Leçon n° 1 : se présenter et, surtout, bien présenter. «Bonjour, je m’appelle Bill. J’ai 18 ans, je suis le chanteur du groupe Tokio Hotel. Et voici mon jumeau Tom, guitariste, Georg notre bassiste et Gustav notre batteur.» Sagement assis dans un canapé et encadré par les trois autres membres du groupe, Bill Kaulitz, le chanteur et parolier aux yeux de biche et à la crinière sauvage, raconte pour la énième fois son itinéraire et celui de son frère jumeau Tom, les Castor et Pollux du pop rock allemand. «J’ai écrit ma première chanson à 7 ans, à l’âge où Tom a commencé à jouer de la guitare en autodidacte.» Pour un peu, on se croirait devant une session de la Nouvelle Star. Il faut dire que Bill a été à bonne école : à 13 ans, il a participé à la version allemande de cette émission, ce qu’il se garde bien de claironner aujourd’hui. Ainsi, comme tout bon candidat de la Star Ac qui doit à tout prix susciter l’identification, chacun des membres du groupe affiche lui aussi un style clairement reconnaissable. Manga gothique pour Bill et son tatouage «Freiheit» («liberté») sur le bras gauche, dégaine hardcore pour Georg le chevelu, aux pectoraux saillants. Mention spéciale pour Tom, le minet fort en gueule, qui, avec ses dreadlocks et sa sal*p extralarge, semble carrément chargé de «capter» deux tribus différentes : les rastas et les rappeurs. Il n’y a guère que Gustav le taiseux pour échapper aux codes, peut-être au cas où pas de style serait quand même un style. Et si ces quatre Allemands dans le vent n’étaient en réalité qu’un moderne avatar des boys bands, ces groupes des années 90 qui attiraient les collégiennes par leurs torses luisants et leurs paroles peu reluisantes ? A l’heure où l’industrie du disque subit l’impact des téléchargements sauvages, les Tokio Hotel ne sont-ils pas une invention d’Universal, leur major depuis 2005, pour relancer la cash machine ?

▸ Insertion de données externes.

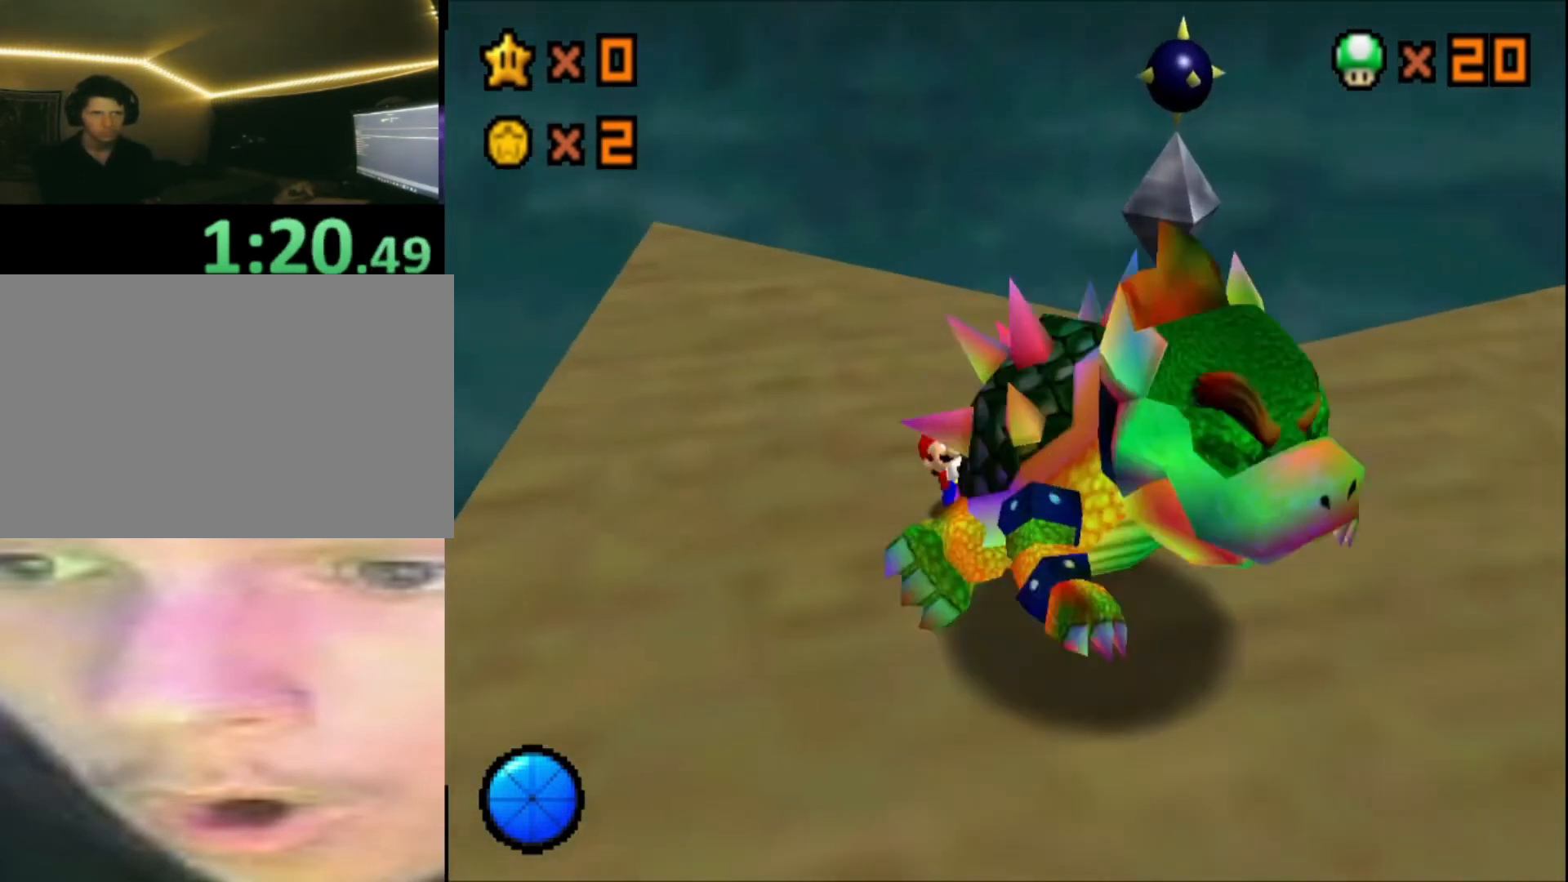
{"buttons": [], "left_stick": "left", "right_stick": "center", "events": [[40, "left_stick", "up"], [160, "left_stick", "down-right"], [280, "left_stick", "up-left"], [360, "left_stick", "down"], [440, "left_stick", "right"], [520, "left_stick", "left"]]}
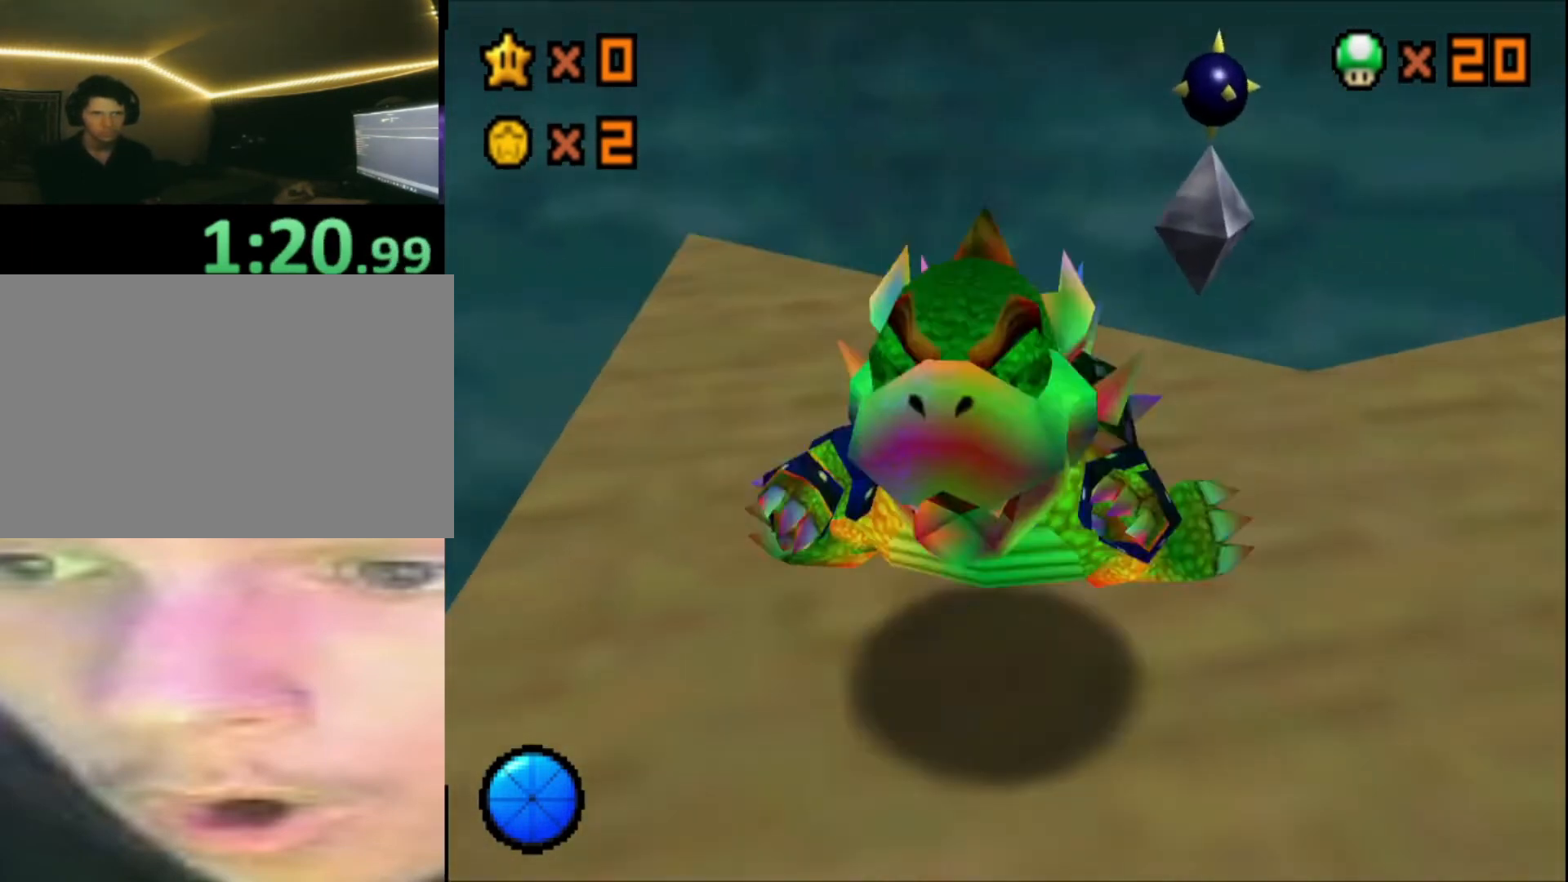
{"buttons": [], "left_stick": "up-left", "right_stick": "center", "events": [[120, "left_stick", "right"], [240, "left_stick", "left"], [360, "left_stick", "right"], [480, "left_stick", "up-left"]]}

Leçon n° 2 : expliquer sans s’énerver. OK, le groupe possède une structure marketing, avec un livret de paroles traduites dans la langue du pays de commercialisation et des produits dérivés à gogo, du débardeur jusqu’à la sonnerie de portable. OK, le groupe a cosigné toutes les chansons de ses trois albums avec son «équipe» de quatre producteurs, tout sauf des débutants. Mais les quatre garçons ont l’air tellement convaincus de leur propre authenticité qu’on a envie de les croire. Questionné sur leur marge de manœuvre, Bill jure la main sur le cœur que les membres du groupe sont «totalement indépendants». Et puis, leur passé commun plaide en leur faveur. Il suffit d’écouter Bill, Tom, Georg et Gustav raconter la naissance en 2001 de Devilish, ancêtre de Tokio Hotel, pour s’apercevoir de leur complicité de longue date. Pas de création in vitro donc par une poignée de savants fous du rock, mais un processus de maturation long de sept ans. Enfin, un dernier argument fait mouche : si Tokio Hotel était vraiment cette supposée machine de guerre, sans doute aurait-on imposé au groupe une autre langue que l’allemand. Car qui aurait pu prédire un tel succès à ces jeunes Allemands hors de leurs frontières quand le dernier groupe d’outre-Rhin à avoir vraiment percé en France est Rammstein, formé en 1994 ?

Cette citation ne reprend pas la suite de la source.